De nombreux murmures parcoururent l’assistance et les collaborateurs se regardaient incrédules. D’autres avaient sur le visage un air de « Eh bah voilà je vous l’avais bien dit » qui lui déplut fortement.

- C’est de la folie, coupa un homme aux cheveux grisonnants. Une soirée de test, c’est tout ce qu’il vous faut pour remettre en question tout le protocole  ? Doit-t-on encore vous apprendre comment fonctionne la démarche expérimentale ?

Fanella se leva et tapa du poing sur la table. Elle ne voulait pas se faire traiter de la sorte devant Eugène. Elle avait besoin qu’on la laisse terminer si elle devait aller au bout de ce qu’elle avait à révéler aujourd’hui.

- Est-ce que je peux faire une réunion, une seule, sans que chacun d’entre vous ne questionne chacune de mes décisions ?

Le silence tomba, et elle poursuivit.

- Je sais que cela est difficile à admettre pour certains d’entre vous - elle lança un regard appuyé à l’homme qui l’avait coupée en dernier - mais c’est moi qui prends les décisions ici. A tous ceux à qui ça ne convient pas, j’attends vos lettres de démissions sur mon bureau dès cet après-midi et quitter cette réunion dès à présent.

Tout le monde baissa la tête, personne n’osa répondre. Heureusement personne ne se leva.

- Bien. Maintenant que cette question est réglée, pour vous répondre Mr Tanner, il ne s’agit pas de remettre en question tout le protocole. Mais je n’ai eu de cesse de le répéter. C’est un champ d’étude de nouveau, et par conséquent, on doit pouvoir s’adapter en fonction de ce que les résultats nous présentent. On s’occupera de la stabilité de nos résultats dans un second temps. Pour faire des études statistiquement significatives encore faut-il avoir une idée très précise de ce qu’on recherche.

Fanella risqua un regard dans la direction d’Eugène avant de se reprendre.

- Hier soir donc, j’ai eu une conversation avec une entité, via le générateur.

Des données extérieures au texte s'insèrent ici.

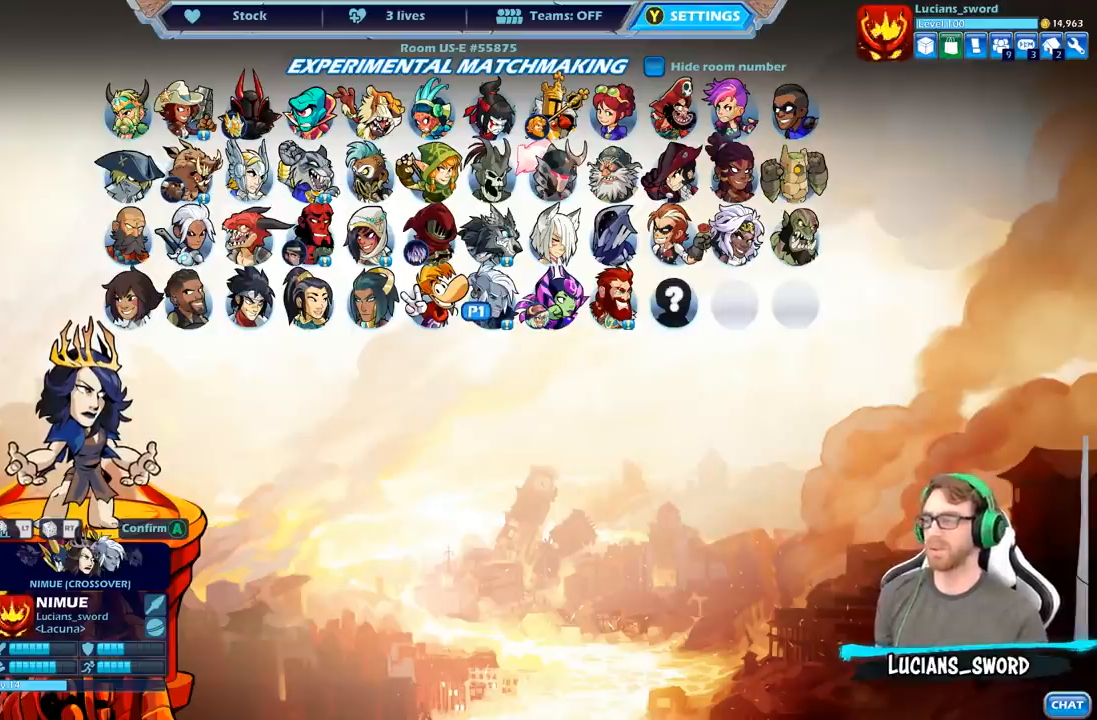
{"buttons": [], "left_stick": "center", "right_stick": "center", "events": []}
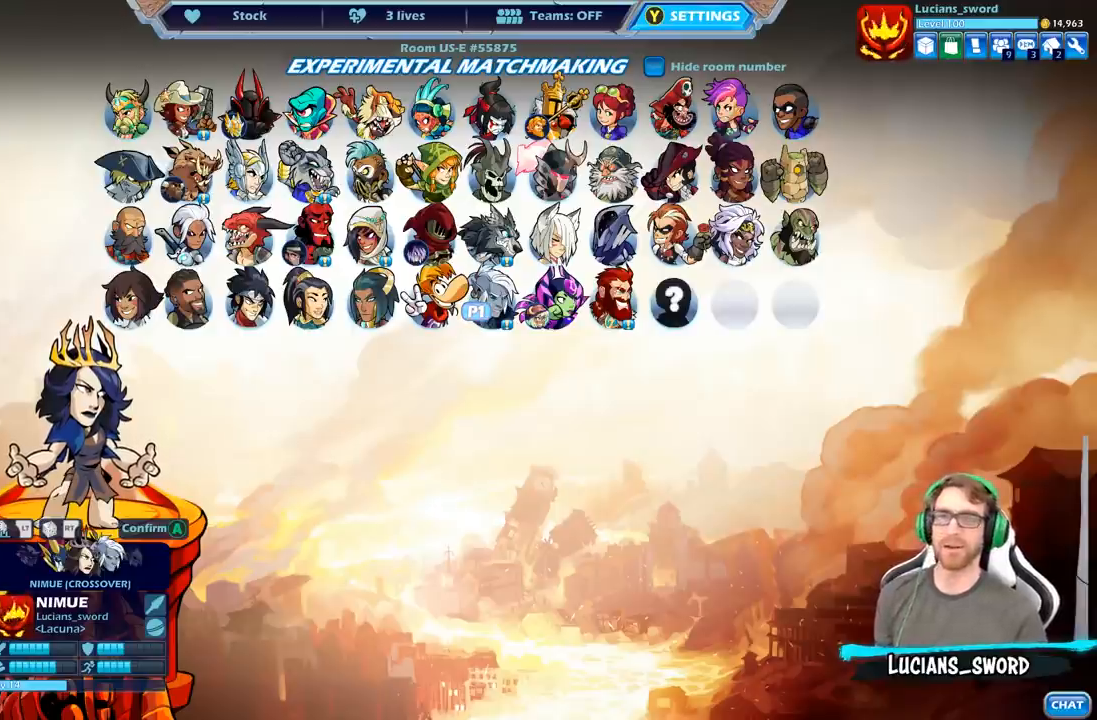
{"buttons": [], "left_stick": "center", "right_stick": "center", "events": []}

Cette.. personne à accepté, de collaborer à l’étude pour une approche plus… qualitative  des choses. Cela en échange du fait qu’on la traite avec respect et qu’on tente de retrouver son corps qui se trouve au Kazakhstan.

- Attends, Fanella reprit Jonthan, comment tu as fait pour obtenir pour obtenir ce…Est-ce que tu es sûre d’avoir bien interprété les…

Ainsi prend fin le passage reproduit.